§ Arbeitsaufträge
[1] Beantworten Sie anhand des Reiseberichts über die Radtour durch Böhmen und Sachsen die folgenden Fragen:
(a) Weshalb wurde die geplante Dolomiten-Radtour nicht angetreten?
(b) Wo verbrachte der Radfahrer die Nacht zum 11. Mai?
(c) Wie ließ sich das Pärchen aus Österreich mit seinen Mountainbikes fortbewegen?
[2] Führen Sie den Reisebericht über die Radtour durch Böhmen und Sachsen nach seinem letzten Satz im gleichen knappen Tagebuchstil fort.

··· Reisebericht zum Lesen ···

Böhmen+Sachsen Mai 2008


Eine sehr gelungene "Plan B" Frühlings-Fahrradtour durch die Tschechei und Sachsen.

Camp am Lipno-Stausee
Camp am Lipno-Stausee


Samstag, 10. Mai:  

Wetter-Prognose für die geplante Dolomiten-Radtour ausgesprochen schlecht. Mittelmeer-Raum nicht besser. Dafür Richtung Nordosten exzellent. Ein  paar Landkarten einpacken, Fahrrad in den Zug nach Passau und losfahren. Start-Runde durch die schöne Passauer Altstadt bei grandiosem Wetter, klar, warm, wolkenlos. Durch grüne Laubwald-Hänge mit schönen Aussichten zum Hochufer. Quer durch das Vorwald des bayrischen Waldes Richtung Haidmühle. Ein Jäger verrät mir, wie ich durch sein Revier ohne Autos weiter komme. Obwohl ihn die Radfahrer eigentlich nerven ...

Vom Passauer Hochufer bis zur tschechischen Grenze liegt fast durchgängig ein ekelhafter Güllegestank in der Luft. Selbst im Wald. Nachtlager in einem schönen Stück Mischwald am Waldrand noch vor Haidmühle.

Sonntag, 11. Mai:  

Düse auf dem Bahndamm der ehemaligen Bayerwald-Bahn Richtung Haidmühle, Grenzübergang nur für Radfahrer und Wanderer. Auf der tschechischen Seite ist gerade ein neuer Bahnsteig gebaut worden, ab hier funktioniert die Bahn wieder, in Bayern sind die Gleise abgebaut worden ... Schönes skandinavien-artiges Hochplateau. Quer durch den Fichtenplantagen-Nationalpark zum Plöckenstein-See. Reichlich Radfahr-Verbote auf den fetten Forststrassen. Überall von schwerem Gerät zerfurchtes Gelände und Berge von frisch geschlagenem Holz. In den Kammlagen viel abgestorben, auch rings um den berühmten Plöckensteinsee-Talkessel. Ein Österreicher-Pärchen lässt sich mit den MTB's von Huskies ziehen. Ab und zu in den Strassengraben, wenn im Wald ein Erdhörnchen auftaucht.

··· Bereitgestelltes Material ···

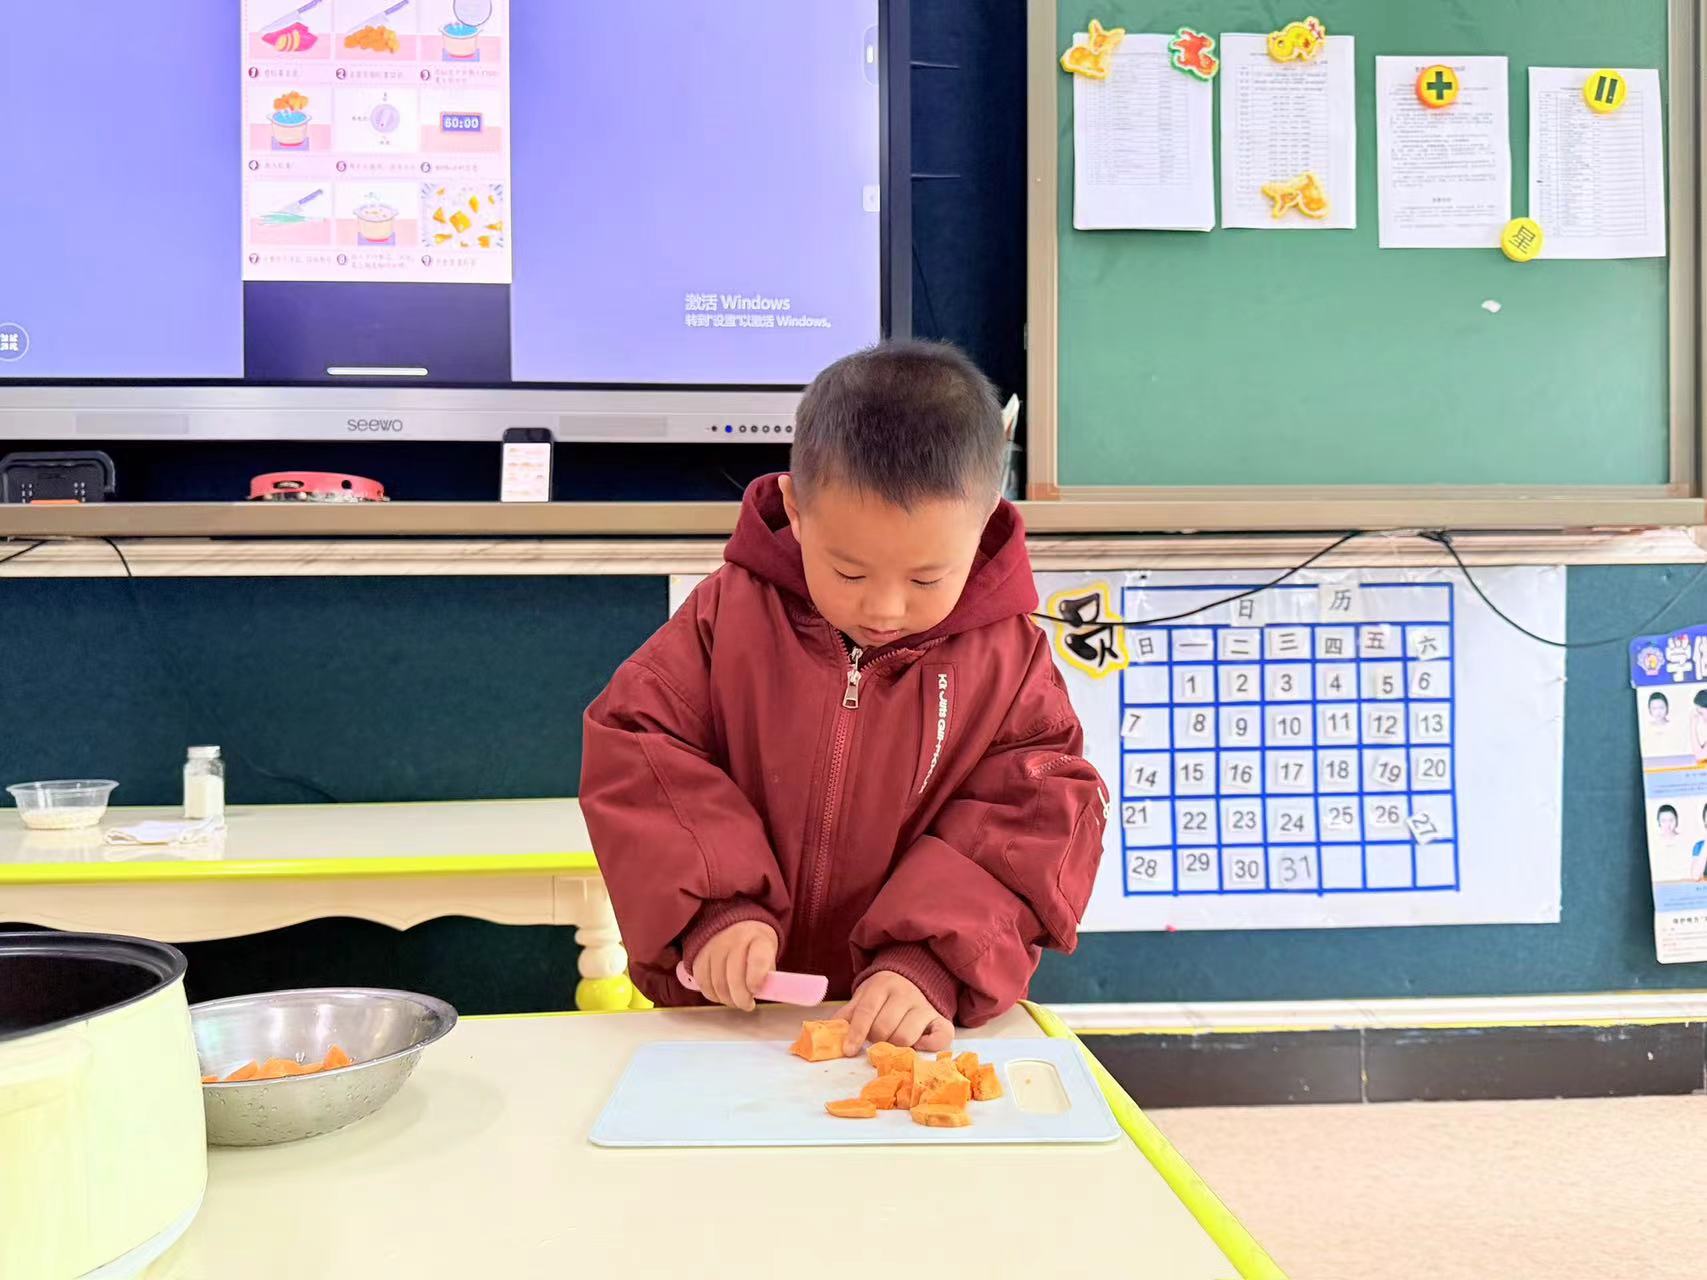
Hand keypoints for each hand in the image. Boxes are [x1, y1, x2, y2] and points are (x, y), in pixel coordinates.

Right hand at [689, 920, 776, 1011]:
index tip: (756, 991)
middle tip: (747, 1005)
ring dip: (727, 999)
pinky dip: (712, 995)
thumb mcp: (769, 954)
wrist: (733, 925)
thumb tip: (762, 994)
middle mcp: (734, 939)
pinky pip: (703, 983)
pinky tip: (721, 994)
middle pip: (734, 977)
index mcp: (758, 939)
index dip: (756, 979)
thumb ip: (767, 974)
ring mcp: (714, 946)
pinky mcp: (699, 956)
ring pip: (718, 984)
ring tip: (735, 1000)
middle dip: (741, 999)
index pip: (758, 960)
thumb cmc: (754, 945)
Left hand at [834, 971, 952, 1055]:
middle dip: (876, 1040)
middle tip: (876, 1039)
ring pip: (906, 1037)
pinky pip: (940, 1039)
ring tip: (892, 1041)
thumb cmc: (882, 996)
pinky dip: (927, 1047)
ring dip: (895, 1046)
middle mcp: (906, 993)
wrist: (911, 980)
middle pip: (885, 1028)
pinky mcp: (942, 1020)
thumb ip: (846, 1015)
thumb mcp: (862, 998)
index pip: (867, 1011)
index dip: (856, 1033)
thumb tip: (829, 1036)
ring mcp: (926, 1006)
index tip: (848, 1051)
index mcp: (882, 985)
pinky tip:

···

§ Lösungen
[1]
(a) Die Wetter-Prognose für die Dolomiten war ausgesprochen schlecht.
(b) In einem schönen Stück Mischwald am Waldrand, noch vor Haidmühle.
(c) Es ließ sich auf den MTBs von Huskies ziehen.

[2]
Mühsamer Abstieg vom Plöckenstein mit dem beladenen Rad auf dem Wanderweg durch ein felsiges Flussbett.Weiter zum idyllischen Lipno-Stausee. Grandioser Übernachtungsplatz ein Stück rechts hinter der Brücke bei Cerna auf  (noch nicht richtig geöffnetem) Campingplatz direkt am Wasser, unter dem Baum neben dem Boot mit Blick zum Sonnen-Untergang. Ein Österreicher-Pärchen ist ganz hingerissen von dem Platz.

Montag, 12. Mai:  

Start Richtung Cesky Krumlov auf perfekt abmarkierter Nebenstraßen-Radroute durch ländliches Idyll. Krumlov: Ein spektakulär schönes Örtchen in Moldau-Schleifen-Talkessel. Voll von Touris geflutet. Schönster Panorama-Platz ist der neue Jesuitenorden-Schulen-Lustgarten. Dort ein Schwätzchen mit einem Kalifornier, dem man vor ein paar Wochen sein mühsam aufgebautes Touren-Rad geklaut hat. 
Start nach Budweis, wieder über perfekt abmarkierte Rad-Nebenstrassen. In Budweis schenkt mir ein Polizist seinen Stadtplan, damit ich den Weg zum Camping finde. Sehr schön im Grünen gelegen, noch nichts los. Abend-Rundfahrt durch das südtirol-artig wirkende, mittelalterliche Stadtzentrum und die großzügigen Parks am Wasser. Abends noch Zelt umstellen in den unbeleuchteten Teil des Zeltplatzes.

Dienstag, 13. Mai:  

Am Bahnhof Ticket nach Prag kaufen, alle Fahrplan-Aushänge + Erläuterungen sind viersprachig ! Morgen-Stadtrundfahrt durch Zentrum und Neustadt-Fußgängerzone. Fahrrad einpacken, weil ich das zweite Symbol für Fahrradtransport nicht durchblicke. Tatsächlich haben fast alle tschechischen Schnellzüge einen Gepäckwagen, der auch Fahrräder mitnimmt !
Angenehme Zugfahrt nach Prag. Stadtrundgang und -fahrt. Heftiger Touristen-Rummel schon im Mai. Dunkle Wolken aus Richtung Südwesten. Ab und zu ein paar Tropfen. Überwiegend aber super Wetter. Durch die Parks zum  Panorama-Hochufer mit dem Metronom-Monster. Super-Blick von der Anhöhe. Die Wolken kommen immer näher und werden immer schwärzer. Zu den drei Camping-Plätzen in Troja. Alle ausgesprochen laut an der Strasse gelegen.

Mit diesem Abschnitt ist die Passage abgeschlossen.